_CONSEGNA SCRITTA:_
Secondo il brano sul dipinto di Manet dedicato all'esecuzione di Massimiliano, per quale motivo il generale Porfìrio Diaz non poteva essere presente all'esecuzione?

_BRANO FORNITO:_
┌──
Discosto dalle altre figure è il sergente all'estrema destra che si prepara a vibrare il colpo di grazia, senza alcun dubbio si tratta del generale Porfìrio Diaz come si può desumere dal suo ritratto, secondo Scharf. Bisogna ricordare però che il generale non poteva essere presente all'esecuzione, in quanto due giorni dopo guida le truppe repubblicane alla conquista di Città del Messico distante ben 200 km da Querétaro. Manet lo inserisce nel dipinto volendo alludere al rifiuto di Diaz di venire a patti con Massimiliano quando questi gli aveva fatto delle offerte all'inizio della campagna. L'espressione pensosa nel dipinto forse vuole raffigurare il rammarico del generale alla notizia dell'esecuzione. Ma si può supporre anche che, essendo il più popolare e noto dei generali repubblicani, le sue carte de visite circolavano diffusamente a Parigi.
Un'altra ipotesi che vuole ricordare la responsabilità francese nella vicenda di Massimiliano e soprattutto nella sua esecuzione è il richiamo visivo ritratto di Napoleone 3. di Disdéri.
In Aaron Scharf, La fucilazione dell'imperatore Massimiliano in "Arte e fotografia. Il ritratto", Torino : Einaudi, 1979, p. 65-68
Étienne Carjat, Degas (1860)
da Wikipedia
Infine citiamo il poeta Paul Valéry che testimonia come Edgard Degas, pittore e scultore, fosse un provetto fotografo e che nei suo lavori avesse raggiunto una nuova e notevole combinazione nel riprendere “l'istantanea con l'interminabile lavoro in studio”.
└──
_ESTRATTO DEI DATI:_
┌──
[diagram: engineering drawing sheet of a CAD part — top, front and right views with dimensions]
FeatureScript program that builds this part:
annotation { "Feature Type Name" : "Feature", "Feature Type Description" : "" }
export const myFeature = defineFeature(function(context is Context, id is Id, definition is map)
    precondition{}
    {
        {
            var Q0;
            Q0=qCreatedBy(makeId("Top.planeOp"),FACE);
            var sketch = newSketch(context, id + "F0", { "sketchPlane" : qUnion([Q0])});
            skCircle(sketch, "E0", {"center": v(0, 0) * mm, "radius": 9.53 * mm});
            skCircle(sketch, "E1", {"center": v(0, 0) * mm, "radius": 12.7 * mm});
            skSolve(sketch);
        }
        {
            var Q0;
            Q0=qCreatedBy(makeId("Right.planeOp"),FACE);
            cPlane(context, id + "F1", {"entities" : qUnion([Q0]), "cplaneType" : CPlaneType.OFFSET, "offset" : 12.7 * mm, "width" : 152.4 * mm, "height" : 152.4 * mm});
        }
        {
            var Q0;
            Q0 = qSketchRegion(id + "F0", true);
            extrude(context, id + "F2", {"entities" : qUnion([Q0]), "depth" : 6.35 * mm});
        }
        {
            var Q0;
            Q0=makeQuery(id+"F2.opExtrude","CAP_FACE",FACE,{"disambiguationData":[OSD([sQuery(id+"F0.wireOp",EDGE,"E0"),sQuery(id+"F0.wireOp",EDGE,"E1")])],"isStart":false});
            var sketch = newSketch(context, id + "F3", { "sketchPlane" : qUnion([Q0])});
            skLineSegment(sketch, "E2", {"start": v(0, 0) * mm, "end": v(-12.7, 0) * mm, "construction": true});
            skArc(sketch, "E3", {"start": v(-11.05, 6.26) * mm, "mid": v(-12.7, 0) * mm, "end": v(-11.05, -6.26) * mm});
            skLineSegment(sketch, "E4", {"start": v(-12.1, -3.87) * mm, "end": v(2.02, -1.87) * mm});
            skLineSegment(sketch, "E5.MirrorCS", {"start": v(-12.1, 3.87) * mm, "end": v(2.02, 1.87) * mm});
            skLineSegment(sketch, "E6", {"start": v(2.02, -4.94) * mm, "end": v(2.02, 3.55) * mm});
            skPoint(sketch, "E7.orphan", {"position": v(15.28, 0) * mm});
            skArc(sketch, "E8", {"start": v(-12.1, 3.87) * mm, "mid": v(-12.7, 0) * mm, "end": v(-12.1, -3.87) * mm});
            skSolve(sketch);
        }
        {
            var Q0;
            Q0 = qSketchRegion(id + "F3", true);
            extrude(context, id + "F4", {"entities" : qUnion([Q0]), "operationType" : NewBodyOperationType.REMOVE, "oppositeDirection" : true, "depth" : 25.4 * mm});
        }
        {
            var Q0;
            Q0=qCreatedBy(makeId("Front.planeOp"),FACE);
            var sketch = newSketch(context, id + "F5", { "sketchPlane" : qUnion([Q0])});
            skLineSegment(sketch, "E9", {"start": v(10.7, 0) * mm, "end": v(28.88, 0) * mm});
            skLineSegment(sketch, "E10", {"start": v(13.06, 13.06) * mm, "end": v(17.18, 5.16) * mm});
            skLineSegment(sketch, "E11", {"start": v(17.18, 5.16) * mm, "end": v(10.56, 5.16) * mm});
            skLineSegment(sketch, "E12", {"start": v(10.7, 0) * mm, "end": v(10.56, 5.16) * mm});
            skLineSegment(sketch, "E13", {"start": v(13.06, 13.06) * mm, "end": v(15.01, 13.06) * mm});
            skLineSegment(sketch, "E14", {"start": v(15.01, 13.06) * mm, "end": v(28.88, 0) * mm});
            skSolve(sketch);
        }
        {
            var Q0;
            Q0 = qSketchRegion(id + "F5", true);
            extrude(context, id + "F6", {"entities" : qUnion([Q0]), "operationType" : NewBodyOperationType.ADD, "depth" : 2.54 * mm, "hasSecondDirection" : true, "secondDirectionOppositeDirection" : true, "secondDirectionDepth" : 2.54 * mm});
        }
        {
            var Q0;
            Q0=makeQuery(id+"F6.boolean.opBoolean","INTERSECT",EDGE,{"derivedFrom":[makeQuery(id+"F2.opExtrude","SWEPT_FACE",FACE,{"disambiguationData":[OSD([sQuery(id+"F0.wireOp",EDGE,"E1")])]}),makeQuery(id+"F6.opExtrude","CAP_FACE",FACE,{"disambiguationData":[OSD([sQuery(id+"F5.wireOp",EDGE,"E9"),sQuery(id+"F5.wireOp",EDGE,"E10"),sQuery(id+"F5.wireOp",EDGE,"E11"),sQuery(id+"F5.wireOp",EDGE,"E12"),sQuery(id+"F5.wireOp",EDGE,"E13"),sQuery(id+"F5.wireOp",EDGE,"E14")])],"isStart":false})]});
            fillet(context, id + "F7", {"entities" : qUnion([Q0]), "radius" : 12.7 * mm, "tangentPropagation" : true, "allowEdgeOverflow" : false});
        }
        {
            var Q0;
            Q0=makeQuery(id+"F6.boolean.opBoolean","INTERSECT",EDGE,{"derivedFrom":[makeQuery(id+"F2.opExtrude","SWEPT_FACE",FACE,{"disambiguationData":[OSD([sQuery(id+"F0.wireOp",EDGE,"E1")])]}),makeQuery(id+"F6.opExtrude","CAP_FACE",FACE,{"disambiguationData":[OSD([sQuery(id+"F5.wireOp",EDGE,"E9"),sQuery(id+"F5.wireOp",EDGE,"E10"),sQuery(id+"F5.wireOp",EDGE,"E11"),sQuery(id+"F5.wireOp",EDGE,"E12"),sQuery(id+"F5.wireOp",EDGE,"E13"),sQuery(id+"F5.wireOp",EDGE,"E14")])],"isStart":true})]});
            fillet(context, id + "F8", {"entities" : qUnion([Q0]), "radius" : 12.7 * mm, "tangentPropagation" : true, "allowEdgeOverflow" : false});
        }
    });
└──
_SOLUZIONE DEL COMPITO:_
Perché due giorni dopo guidava le truppe repubblicane alla conquista di Città del Messico, distante ben 200 km da Querétaro.